**Task statement**. In the data below, which lines hold the word "protein"? Copy them.
BEGIN The data
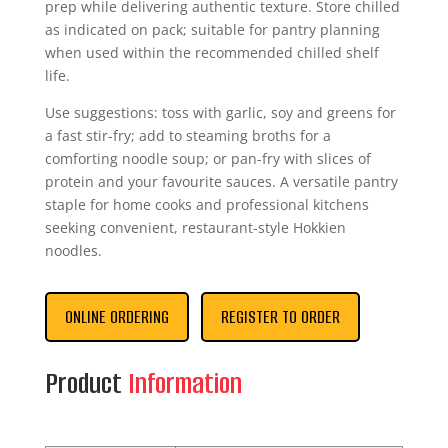
prep while delivering authentic texture. Store chilled
as indicated on pack; suitable for pantry planning
when used within the recommended chilled shelf
life.
Use suggestions: toss with garlic, soy and greens for
a fast stir-fry; add to steaming broths for a
comforting noodle soup; or pan-fry with slices of
protein and your favourite sauces. A versatile pantry
staple for home cooks and professional kitchens
seeking convenient, restaurant-style Hokkien
noodles.
ONLINE ORDERING
REGISTER TO ORDER
Product
Information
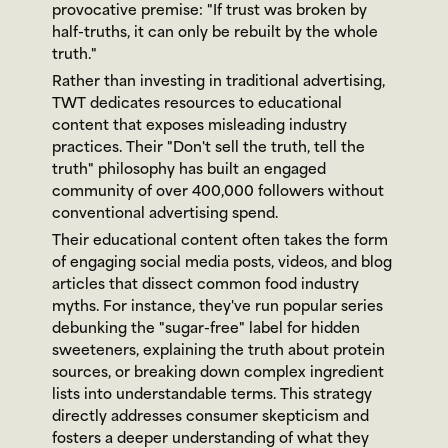
provocative premise: "If trust was broken by 
half-truths, it can only be rebuilt by the whole 
truth."
Rather than investing in traditional advertising, 
TWT dedicates resources to educational 
content that exposes misleading industry 
practices. Their "Don't sell the truth, tell the 
truth" philosophy has built an engaged 
community of over 400,000 followers without 
conventional advertising spend.
Their educational content often takes the form 
of engaging social media posts, videos, and blog 
articles that dissect common food industry 
myths. For instance, they've run popular series 
debunking the "sugar-free" label for hidden 
sweeteners, explaining the truth about protein 
sources, or breaking down complex ingredient 
lists into understandable terms. This strategy 
directly addresses consumer skepticism and 
fosters a deeper understanding of what they 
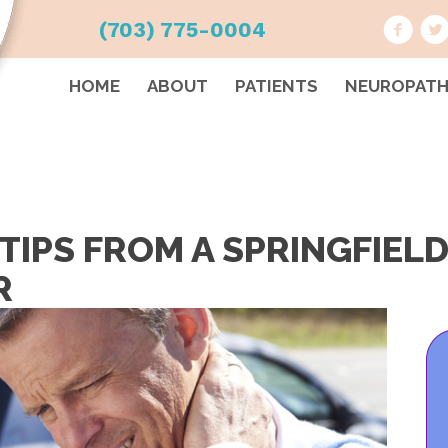
(703) 775-0004
HOME
ABOUT
PATIENTS
NEUROPAT
TIPS FROM A SPRINGFIEL
R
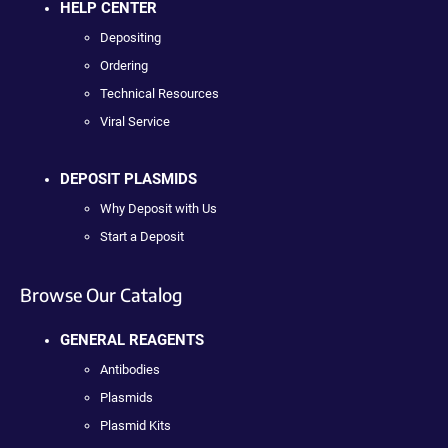
HELP CENTER
Depositing
Ordering
Technical Resources
Viral Service
DEPOSIT PLASMIDS
Why Deposit with Us
Start a Deposit
Browse Our Catalog
GENERAL REAGENTS
Antibodies
Plasmids
Plasmid Kits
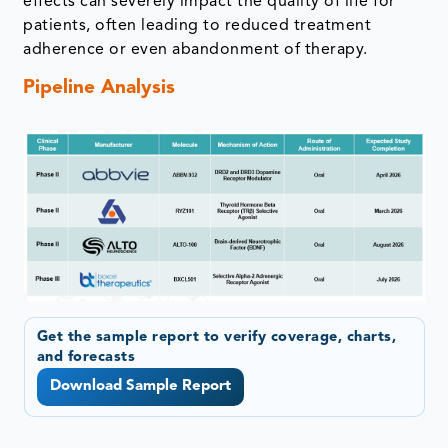
effects can severely impact the quality of life for
patients, often leading to reduced treatment
adherence or even abandonment of therapy.
Pipeline Analysis
Get the sample report to verify coverage, charts,
and forecasts
Download Sample Report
END The data
**Response to the exercise**.
protein and your favourite sauces. A versatile pantry
sweeteners, explaining the truth about protein 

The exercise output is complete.